3.5. The Controller’s website may contain links to sites or applications that are owned and operated by third parties and such links are the service provided to users of the Controller’s website. The Controller assumes no responsibility or liability for such websites, applications, their content or their accuracy. Switching to such third party websites is subject to the terms and conditions of that site.
3.6. The Controller reserves the right to change the website at any time.

4. Information submitted by the users

4.1. Users who submit materials (information, images, questions, orders, etc.) to the Controller’s server (via email or through the website) acknowledge and agree to the following terms and conditions of material providers:
4.1.1. No part of the material reflects in any manner something that is unlawful, threatening, offensive, violates religious beliefs, infringes any intellectual property right, or otherwise is unsuitable for publication;
4.1.2. Prior to uploading the material, reasonable steps have been taken to detect and eliminate viruses and other harmful elements;
4.1.3. The provider of the material owns the material and/or unrestricted right to submit it to the Controller, who may publish and use it free of charge or to use any ideas contained therein in its own products free of charge and without restrictions of use, including without any reference to the source and without any other obligations;
4.1.4. The provider of materials shall not bring any legal action against the Controller regarding the submitted material, and the provider of the material shall reimburse the Controller for all costs and damages incurred as a result of any legal action brought by any party against the Controller regarding the submitted Material.
4.2. The Controller shall have the right to dispose of the materials submitted by the users at any time. 

5. Access to the website

5.1. The Controller reserves the right to change the content of the website, to deny or restrict access to the website or to close the website at any time for any reason and without notice, and shall not be liable for any changes or closing of its website before its users.

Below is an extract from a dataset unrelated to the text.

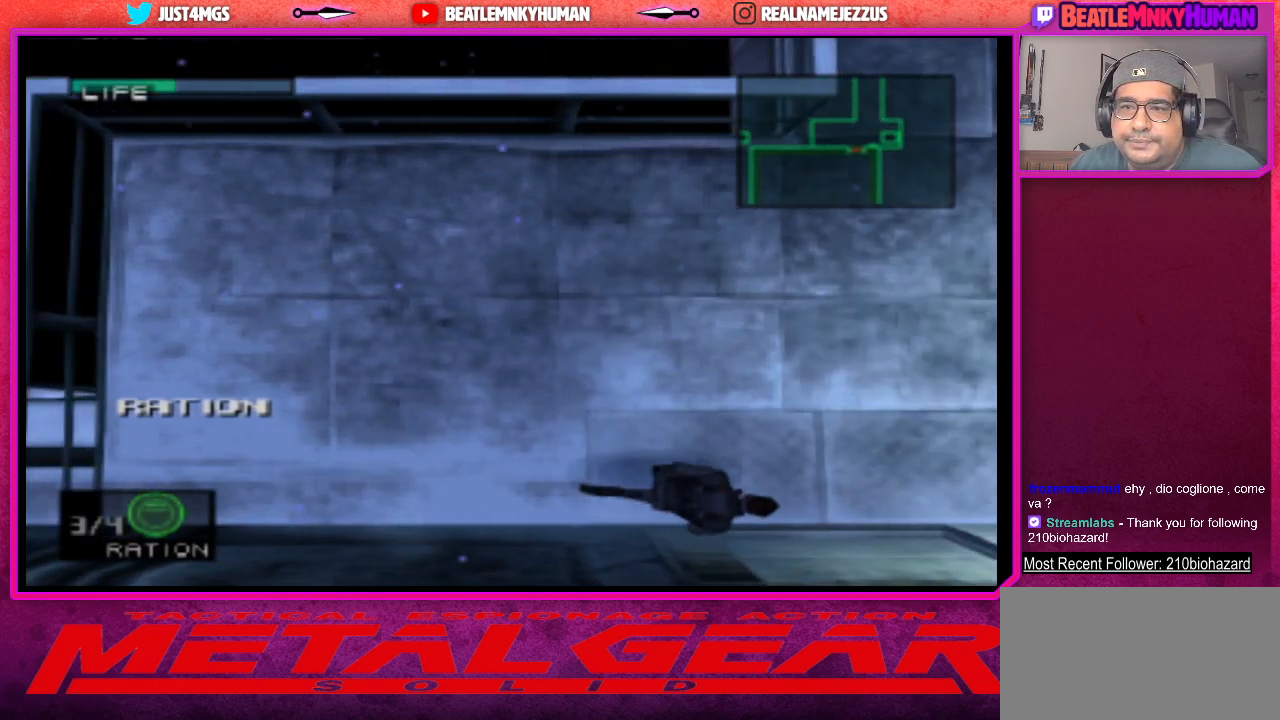
{"buttons": [], "left_stick": "center", "events": []}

6. Revision of the Terms and Conditions of Use

6.1. The Controller reserves the right to revise these Terms and Conditions of Use at any time without notice. The amendments shall take effect as soon as they are published on the website.

7. The applicable regulatory enactments

These Terms and Conditions of Use are governed by the laws of the Republic of Latvia, except for the conditions regarding the connection. Any disputes related to these Terms and Conditions of Use shall be settled in the court of the Republic of Latvia.